:: Article

Née le 31 mai 1880 à Besançon (Doubs), décédée le 12 septembre 1936.

Juliette Delagrange naît le 31 mai 1880 à Besançon dans une famille protestante d’imprimeurs. Elle est la fille de Charles Delagrange et de Marie-Louise Louys. Après des études au lycée de jeunes filles de cette ville et dotée du brevet élémentaire, elle travaille dans l’imprimerie de ses parents, rue Desgrange. Celle-ci connaît des difficultés en raison de la gestion défectueuse de son père. En effet, son père, passionné d’entomologie, s’absenta fréquemment du foyer pour ses recherches et, d’ailleurs, donna son nom à des lépidoptères. De ce fait, ses affaires périclitèrent et Juliette Delagrange fut obligée de travailler.

::::
:: Lignes de données

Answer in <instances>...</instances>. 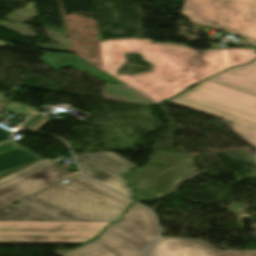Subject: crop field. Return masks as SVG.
Instances as JSON below:
<instances>
[{"label": "crop field", "instance_id": "crop-field-1", "mask_svg": "<svg viewBox=\"0 0 256 256\" xmlns=\"http://www.w3.org/2000/svg\"><path fill=\"white\" fill-rule=\"evenodd\" d=\"M100 45L104 71L159 104L190 84L256 58L253 49L199 52L178 44H152L138 39L111 40ZM125 52L141 53L145 61L154 64L153 72L133 77L116 76L115 69L125 62Z\"/></svg>", "mask_w": 256, "mask_h": 256}, {"label": "crop field", "instance_id": "crop-field-2", "mask_svg": "<svg viewBox=\"0 0 256 256\" xmlns=\"http://www.w3.org/2000/svg\"><path fill=\"white\" fill-rule=\"evenodd\" d=\"M0 211V221H114L132 203L79 173Z\"/></svg>", "mask_w": 256, "mask_h": 256}, {"label": "crop field", "instance_id": "crop-field-3", "mask_svg": "<svg viewBox=\"0 0 256 256\" xmlns=\"http://www.w3.org/2000/svg\"><path fill=\"white\" fill-rule=\"evenodd\" d=\"M168 102L233 121V132L256 147V96L205 80Z\"/></svg>", "mask_w": 256, "mask_h": 256}, {"label": "crop field", "instance_id": "crop-field-4", "mask_svg": "<svg viewBox=\"0 0 256 256\" xmlns=\"http://www.w3.org/2000/svg\"><path fill=\"white\" fill-rule=\"evenodd\" d=\"M157 237L153 217L135 205L128 218L109 226L98 240L71 251H58L59 256H142L147 243Z\"/></svg>", "mask_w": 256, "mask_h": 256}, {"label": "crop field", "instance_id": "crop-field-5", "mask_svg": "<svg viewBox=\"0 0 256 256\" xmlns=\"http://www.w3.org/2000/svg\"><path fill=\"white\" fill-rule=\"evenodd\" d=\"M190 21L246 37L256 45V0H185Z\"/></svg>", "mask_w": 256, "mask_h": 256}, {"label": "crop field", "instance_id": "crop-field-6", "mask_svg": "<svg viewBox=\"0 0 256 256\" xmlns=\"http://www.w3.org/2000/svg\"><path fill=\"white\" fill-rule=\"evenodd\" d=\"M110 222H0V244H78Z\"/></svg>", "mask_w": 256, "mask_h": 256}, {"label": "crop field", "instance_id": "crop-field-7", "mask_svg": "<svg viewBox=\"0 0 256 256\" xmlns=\"http://www.w3.org/2000/svg\"><path fill=\"white\" fill-rule=\"evenodd\" d=\"M68 177L49 159L41 160L0 180V210Z\"/></svg>", "mask_w": 256, "mask_h": 256}, {"label": "crop field", "instance_id": "crop-field-8", "mask_svg": "<svg viewBox=\"0 0 256 256\" xmlns=\"http://www.w3.org/2000/svg\"><path fill=\"white\" fill-rule=\"evenodd\" d=\"M75 157L87 163L80 165L84 175L131 198V189L126 188L125 180L121 179V176L124 171L134 168L136 164L112 152ZM94 170L96 172H93Z\"/></svg>", "mask_w": 256, "mask_h": 256}, {"label": "crop field", "instance_id": "crop-field-9", "mask_svg": "<svg viewBox=\"0 0 256 256\" xmlns=\"http://www.w3.org/2000/svg\"><path fill=\"white\" fill-rule=\"evenodd\" d=\"M220 251L207 242L164 237L149 246L146 256H219Z\"/></svg>", "mask_w": 256, "mask_h": 256}, {"label": "crop field", "instance_id": "crop-field-10", "mask_svg": "<svg viewBox=\"0 0 256 256\" xmlns=\"http://www.w3.org/2000/svg\"><path fill=\"white\" fill-rule=\"evenodd\" d=\"M41 160L14 141L0 143V179Z\"/></svg>", "mask_w": 256, "mask_h": 256}, {"label": "crop field", "instance_id": "crop-field-11", "mask_svg": "<svg viewBox=\"0 0 256 256\" xmlns=\"http://www.w3.org/2000/svg\"><path fill=\"white\" fill-rule=\"evenodd\" d=\"M210 80L256 95V61L232 68Z\"/></svg>", "mask_w": 256, "mask_h": 256}, {"label": "crop field", "instance_id": "crop-field-12", "mask_svg": "<svg viewBox=\"0 0 256 256\" xmlns=\"http://www.w3.org/2000/svg\"><path fill=\"white\" fill-rule=\"evenodd\" d=\"M41 60L54 67L56 71L64 67L70 66L77 70L89 72L90 74L107 84L119 82L116 80V78L104 73L103 71L91 65L79 56H67L62 54L46 53L42 56Z\"/></svg>", "mask_w": 256, "mask_h": 256}, {"label": "crop field", "instance_id": "crop-field-13", "mask_svg": "<svg viewBox=\"0 0 256 256\" xmlns=\"http://www.w3.org/2000/svg\"><path fill=\"white\" fill-rule=\"evenodd\" d=\"M51 118H47L42 114H36L30 119H28L23 126L26 129L37 131L40 129L44 124H46Z\"/></svg>", "mask_w": 256, "mask_h": 256}, {"label": "crop field", "instance_id": "crop-field-14", "mask_svg": "<svg viewBox=\"0 0 256 256\" xmlns=\"http://www.w3.org/2000/svg\"><path fill=\"white\" fill-rule=\"evenodd\" d=\"M37 108L29 107L20 103H16L11 101L10 104L7 106L5 111L11 112V113H21L24 115L29 116L32 114Z\"/></svg>", "mask_w": 256, "mask_h": 256}, {"label": "crop field", "instance_id": "crop-field-15", "mask_svg": "<svg viewBox=\"0 0 256 256\" xmlns=\"http://www.w3.org/2000/svg\"><path fill=\"white\" fill-rule=\"evenodd\" d=\"M220 256H256V251L221 252Z\"/></svg>", "mask_w": 256, "mask_h": 256}, {"label": "crop field", "instance_id": "crop-field-16", "mask_svg": "<svg viewBox=\"0 0 256 256\" xmlns=\"http://www.w3.org/2000/svg\"><path fill=\"white\" fill-rule=\"evenodd\" d=\"M10 135H11V133H9L3 129H0V142L8 140Z\"/></svg>", "mask_w": 256, "mask_h": 256}, {"label": "crop field", "instance_id": "crop-field-17", "mask_svg": "<svg viewBox=\"0 0 256 256\" xmlns=\"http://www.w3.org/2000/svg\"><path fill=\"white\" fill-rule=\"evenodd\" d=\"M8 100H9V98H2V99L0 100V110H1V108L5 105V103H6Z\"/></svg>", "mask_w": 256, "mask_h": 256}, {"label": "crop field", "instance_id": "crop-field-18", "mask_svg": "<svg viewBox=\"0 0 256 256\" xmlns=\"http://www.w3.org/2000/svg\"><path fill=\"white\" fill-rule=\"evenodd\" d=\"M5 44H6L5 42H1V41H0V46H1V45H5Z\"/></svg>", "mask_w": 256, "mask_h": 256}]
</instances>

::::

Tâche 1: Recopiez le passage de la notice sur Juliette Delagrange commençant par « Née le 31 mai » et se poursuivant jusqu'à « obligée de travailler. ».
Tâche 2: Donnez la suite de la notice sur Juliette Delagrange après sa dernière phrase.
Les lignes de données ne jouent ici aucun rôle.

Réponse rédigée 1:
Née le 31 mai 1880 à Besançon (Doubs), décédée le 12 septembre 1936.

Juliette Delagrange naît le 31 mai 1880 à Besançon dans une famille protestante d’imprimeurs. Elle est la fille de Charles Delagrange et de Marie-Louise Louys. Après des études au lycée de jeunes filles de cette ville et dotée du brevet élémentaire, elle travaille dans l’imprimerie de ses parents, rue Desgrange. Celle-ci connaît des difficultés en raison de la gestion défectueuse de son père. En effet, son père, passionné d’entomologie, s’absenta fréquemment du foyer pour ses recherches et, d’ailleurs, donna son nom à des lépidoptères. De ce fait, ses affaires périclitèrent et Juliette Delagrange fut obligée de travailler.

Réponse rédigée 2:
Juliette prend alors un poste de préceptrice dans la famille d’un industriel de Belfort dont la femme était sérieusement souffrante et ne pouvait s’occuper de ses deux enfants. C’est là que Juliette Delagrange surmontant sa timidité, apprit à prendre des responsabilités. Elle dut pourvoir à l’éducation et à l’instruction des enfants mais consacrait ses heures de loisirs à des œuvres charitables protestantes et d’union chrétienne. À la déclaration de guerre, les enfants partent pour la Suisse et Juliette se retrouve sans travail.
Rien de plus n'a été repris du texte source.